The Special Needs of Education from a female teacher’s perspective
Sitting in Careers class in an all girls’ school some 15 years ago now, you would hear the usual career choices being bandied about….law, nursing, teaching, the occasional scientist, geologist and one dedicated airline pilot in the mix of 16 year old determined young women… I must admit there were three careers that had always rested at the forefront of my mind as I was growing up…
- Paediatric nurse
A spectrum of career choices you might say, but one common theme runs through each of these career options… each were centred upon the provision of help to others. By a process of elimination I ruled out becoming a solicitor (highly competitive entrance requirements, and limited opportunity for employment at the end of your three year undergraduate programme at the time I was filling out my applications). So, I was down to two choices. Paediatric nursing – I always had a love for children (I still do) but the thought of seeing a child sick or helpless was going to be something too difficult for me to overcome, so therefore, one path remained, the vocation of teaching.
One thing I have learned in life (not to make this piece about life lessons but a relevant statement nonetheless) is for opportunities to happen, you must create them. A pessimistic careers teacher told me there was such demand for places on a teacher training course, with limited possibility of employment afterwards that I should perhaps reconsider my options. I didn’t see this as an obstacle, but an opportunity to tackle and achieve. I sent away my UCAS (CAO form) with fingers crossed and luckily got accepted to attend interview at my college of choice. The usual questions came up at interview? Why teaching? How would you challenge inappropriate behaviour? If you could adapt the current curriculum what changes would you make? My answers to those questions still resonate in my head today.

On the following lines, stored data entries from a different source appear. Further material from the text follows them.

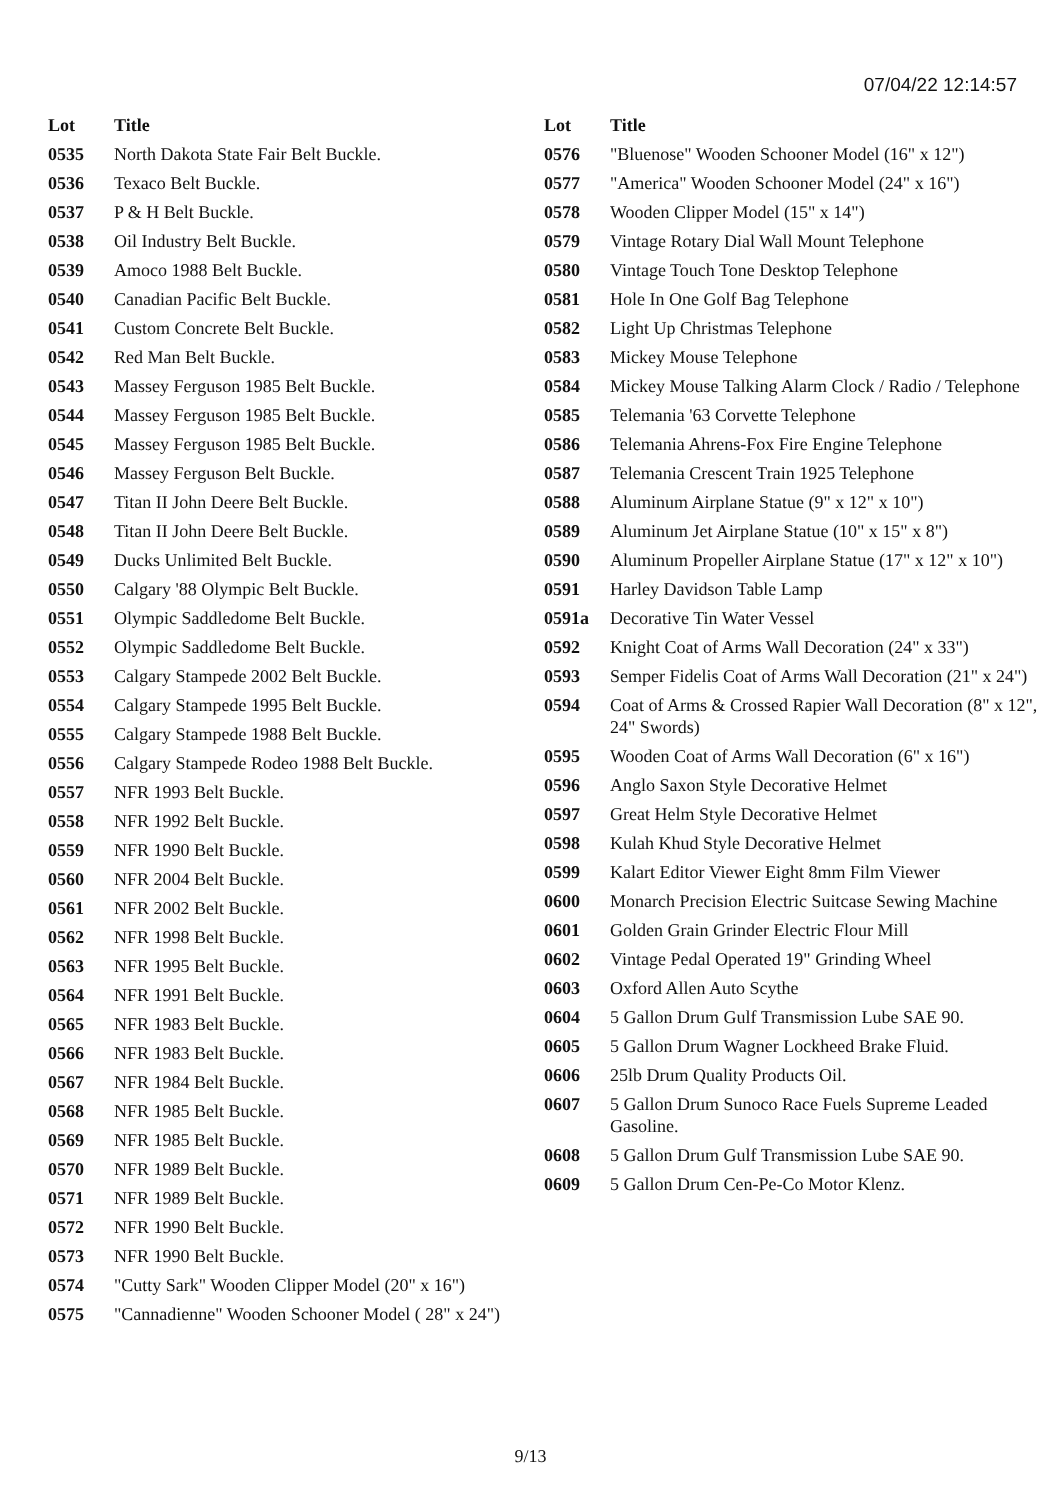07/04/22 12:14:57
| Lot | Title |
| --- | --- |
| 0535 | North Dakota State Fair Belt Buckle. |
| 0536 | Texaco Belt Buckle. |
| 0537 | P & H Belt Buckle. |
| 0538 | Oil Industry Belt Buckle. |
| 0539 | Amoco 1988 Belt Buckle. |
| 0540 | Canadian Pacific Belt Buckle. |
| 0541 | Custom Concrete Belt Buckle. |
| 0542 | Red Man Belt Buckle. |
| 0543 | Massey Ferguson 1985 Belt Buckle. |
| 0544 | Massey Ferguson 1985 Belt Buckle. |
| 0545 | Massey Ferguson 1985 Belt Buckle. |
| 0546 | Massey Ferguson Belt Buckle. |
| 0547 | Titan II John Deere Belt Buckle. |
| 0548 | Titan II John Deere Belt Buckle. |
| 0549 | Ducks Unlimited Belt Buckle. |
| 0550 | Calgary '88 Olympic Belt Buckle. |
| 0551 | Olympic Saddledome Belt Buckle. |
| 0552 | Olympic Saddledome Belt Buckle. |
| 0553 | Calgary Stampede 2002 Belt Buckle. |
| 0554 | Calgary Stampede 1995 Belt Buckle. |
| 0555 | Calgary Stampede 1988 Belt Buckle. |
| 0556 | Calgary Stampede Rodeo 1988 Belt Buckle. |
| 0557 | NFR 1993 Belt Buckle. |
| 0558 | NFR 1992 Belt Buckle. |
| 0559 | NFR 1990 Belt Buckle. |
| 0560 | NFR 2004 Belt Buckle. |
| 0561 | NFR 2002 Belt Buckle. |
| 0562 | NFR 1998 Belt Buckle. |
| 0563 | NFR 1995 Belt Buckle. |
| 0564 | NFR 1991 Belt Buckle. |
| 0565 | NFR 1983 Belt Buckle. |
| 0566 | NFR 1983 Belt Buckle. |
| 0567 | NFR 1984 Belt Buckle. |
| 0568 | NFR 1985 Belt Buckle. |
| 0569 | NFR 1985 Belt Buckle. |
| 0570 | NFR 1989 Belt Buckle. |
| 0571 | NFR 1989 Belt Buckle. |
| 0572 | NFR 1990 Belt Buckle. |
| 0573 | NFR 1990 Belt Buckle. |
| 0574 | "Cutty Sark" Wooden Clipper Model (20" x 16") |
| 0575 | "Cannadienne" Wooden Schooner Model ( 28" x 24") |
| Lot | Title |
| --- | --- |
| 0576 | "Bluenose" Wooden Schooner Model (16" x 12") |
| 0577 | "America" Wooden Schooner Model (24" x 16") |
| 0578 | Wooden Clipper Model (15" x 14") |
| 0579 | Vintage Rotary Dial Wall Mount Telephone |
| 0580 | Vintage Touch Tone Desktop Telephone |
| 0581 | Hole In One Golf Bag Telephone |
| 0582 | Light Up Christmas Telephone |
| 0583 | Mickey Mouse Telephone |
| 0584 | Mickey Mouse Talking Alarm Clock / Radio / Telephone |
| 0585 | Telemania '63 Corvette Telephone |
| 0586 | Telemania Ahrens-Fox Fire Engine Telephone |
| 0587 | Telemania Crescent Train 1925 Telephone |
| 0588 | Aluminum Airplane Statue (9" x 12" x 10") |
| 0589 | Aluminum Jet Airplane Statue (10" x 15" x 8") |
| 0590 | Aluminum Propeller Airplane Statue (17" x 12" x 10") |
| 0591 | Harley Davidson Table Lamp |
| 0591a | Decorative Tin Water Vessel |
| 0592 | Knight Coat of Arms Wall Decoration (24" x 33") |
| 0593 | Semper Fidelis Coat of Arms Wall Decoration (21" x 24") |
| 0594 | Coat of Arms & Crossed Rapier Wall Decoration (8" x 12", 24" Swords) |
| 0595 | Wooden Coat of Arms Wall Decoration (6" x 16") |
| 0596 | Anglo Saxon Style Decorative Helmet |
| 0597 | Great Helm Style Decorative Helmet |
| 0598 | Kulah Khud Style Decorative Helmet |
| 0599 | Kalart Editor Viewer Eight 8mm Film Viewer |
| 0600 | Monarch Precision Electric Suitcase Sewing Machine |
| 0601 | Golden Grain Grinder Electric Flour Mill |
| 0602 | Vintage Pedal Operated 19" Grinding Wheel |
| 0603 | Oxford Allen Auto Scythe |
| 0604 | 5 Gallon Drum Gulf Transmission Lube SAE 90. |
| 0605 | 5 Gallon Drum Wagner Lockheed Brake Fluid. |
| 0606 | 25lb Drum Quality Products Oil. |
| 0607 | 5 Gallon Drum Sunoco Race Fuels Supreme Leaded Gasoline. |
| 0608 | 5 Gallon Drum Gulf Transmission Lube SAE 90. |
| 0609 | 5 Gallon Drum Cen-Pe-Co Motor Klenz. |
9/13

Why teaching? – As sugar-coated as it may sound, to inspire, to lead and to innovate. I would lead students to develop skills to prepare them for the global market, not just rote learning of facts and figures, but coping mechanisms, inter-personal skills, mindfulness of others and indeed themselves. I would inspire them to pursue each and every ambition no matter how inconceivable it may seem.
After four years of hard work I was ready to head out into the working world and was able to secure a maternity post for the coming year. I continued with temporary contracts for the next three years, but longer term prospects seemed further and further out of reach (perhaps the predictions of that careers teacher weren’t so misguided after all.) What to do next? I would have to upskill in some way, so the most logical next step for me was to broaden my pedagogical skill set.
My final mainstream teaching setting was in a classroom of 30 students with a young girl who was at pre-diagnosis stage of Autism Spectrum Disorders. Her areas of challenge silenced her voice, masked her expressionism, her ability to articulate her thoughts and feelings. My job was to enable her to have a voice, to be a catalyst to allow her to achieve.
I always held the belief that if a child is not learning, we should look to the teaching style not to the child, and change the way we approach our teaching. I didn’t possess the requisite skills to assist this young person, therefore it was time for me to return to college to complete a Masters in ASD. I resigned myself to the fact that substitute work was the best I could aim for while completing my Masters degree. However a chance phone-call from a special school in Dublin set me towards the path I am on today. I was being offered a year long post to set up an autism unit, a mammoth task but one I wanted to tackle head on.
One thing I have learned throughout my career is that adaptability is key. And when offered a principalship of a special needs school after three years teaching in that environment, this mantra became all the more evident.
A once male dominated rung on the ladder, principalship brought many new challenges, but at the same time brought great experience and tools to foster and develop into my own managerial style. I have come to realise that I thrive on challenge and look forward to whatever new adventure comes along.